(Records shown begins)
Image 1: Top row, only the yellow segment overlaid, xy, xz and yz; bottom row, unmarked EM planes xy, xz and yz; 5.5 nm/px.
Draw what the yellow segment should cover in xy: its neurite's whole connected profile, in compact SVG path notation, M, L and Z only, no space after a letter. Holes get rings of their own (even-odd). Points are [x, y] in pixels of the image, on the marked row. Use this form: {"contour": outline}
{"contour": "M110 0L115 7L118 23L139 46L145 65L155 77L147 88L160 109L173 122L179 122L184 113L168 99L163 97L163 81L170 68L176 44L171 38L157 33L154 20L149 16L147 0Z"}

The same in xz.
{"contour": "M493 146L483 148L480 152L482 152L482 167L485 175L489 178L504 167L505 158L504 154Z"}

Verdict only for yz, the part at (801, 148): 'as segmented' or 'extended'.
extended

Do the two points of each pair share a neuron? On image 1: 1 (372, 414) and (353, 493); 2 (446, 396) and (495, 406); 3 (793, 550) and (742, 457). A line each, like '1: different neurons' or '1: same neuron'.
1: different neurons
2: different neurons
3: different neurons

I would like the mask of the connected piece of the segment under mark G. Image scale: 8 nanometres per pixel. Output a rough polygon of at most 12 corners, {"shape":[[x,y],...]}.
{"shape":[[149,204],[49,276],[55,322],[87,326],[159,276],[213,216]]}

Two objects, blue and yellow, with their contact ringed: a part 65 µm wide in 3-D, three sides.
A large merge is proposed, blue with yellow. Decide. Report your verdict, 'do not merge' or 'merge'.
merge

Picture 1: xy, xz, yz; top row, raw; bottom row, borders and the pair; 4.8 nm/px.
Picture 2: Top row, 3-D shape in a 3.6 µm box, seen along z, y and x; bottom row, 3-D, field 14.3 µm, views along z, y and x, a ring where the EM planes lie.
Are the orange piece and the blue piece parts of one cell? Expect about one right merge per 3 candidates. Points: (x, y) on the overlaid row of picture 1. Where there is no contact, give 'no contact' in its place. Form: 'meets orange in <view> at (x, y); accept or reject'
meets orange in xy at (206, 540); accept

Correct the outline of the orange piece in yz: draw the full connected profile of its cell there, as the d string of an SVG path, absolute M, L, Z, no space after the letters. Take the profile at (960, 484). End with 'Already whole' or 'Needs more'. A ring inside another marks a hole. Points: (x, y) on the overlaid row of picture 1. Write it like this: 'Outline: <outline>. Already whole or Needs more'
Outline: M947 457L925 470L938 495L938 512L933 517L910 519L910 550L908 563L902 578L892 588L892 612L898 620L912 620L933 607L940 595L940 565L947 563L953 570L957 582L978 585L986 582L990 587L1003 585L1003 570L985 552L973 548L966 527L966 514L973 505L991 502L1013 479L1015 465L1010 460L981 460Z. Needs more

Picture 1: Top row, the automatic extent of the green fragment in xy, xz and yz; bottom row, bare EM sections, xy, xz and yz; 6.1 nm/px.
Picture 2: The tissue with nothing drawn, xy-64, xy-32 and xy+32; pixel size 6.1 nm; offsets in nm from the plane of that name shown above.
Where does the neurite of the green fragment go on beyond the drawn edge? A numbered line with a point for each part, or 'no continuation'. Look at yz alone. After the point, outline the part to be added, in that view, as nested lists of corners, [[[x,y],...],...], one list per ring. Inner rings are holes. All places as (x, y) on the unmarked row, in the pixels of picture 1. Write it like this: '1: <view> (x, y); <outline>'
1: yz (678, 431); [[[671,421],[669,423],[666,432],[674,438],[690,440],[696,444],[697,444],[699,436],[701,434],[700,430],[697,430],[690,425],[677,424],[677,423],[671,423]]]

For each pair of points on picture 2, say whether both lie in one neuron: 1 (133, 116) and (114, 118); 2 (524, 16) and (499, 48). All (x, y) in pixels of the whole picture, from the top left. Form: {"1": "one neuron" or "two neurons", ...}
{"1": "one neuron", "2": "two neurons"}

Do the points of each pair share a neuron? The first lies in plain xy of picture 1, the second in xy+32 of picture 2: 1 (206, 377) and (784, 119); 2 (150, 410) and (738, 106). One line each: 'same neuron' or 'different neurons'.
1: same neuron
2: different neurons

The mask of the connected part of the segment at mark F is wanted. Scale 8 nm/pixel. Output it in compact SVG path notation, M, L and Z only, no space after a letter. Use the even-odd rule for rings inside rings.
(Records shown ends)
▶ [What the exercise asks]: Wherever the word "planes" turns up in the material, copy the whole line.

▶ [Exercise output]:
Image 1: Top row, only the yellow segment overlaid, xy, xz and yz; bottom row, unmarked EM planes xy, xz and yz; 5.5 nm/px.
Picture 2: Top row, 3-D shape in a 3.6 µm box, seen along z, y and x; bottom row, 3-D, field 14.3 µm, views along z, y and x, a ring where the EM planes lie.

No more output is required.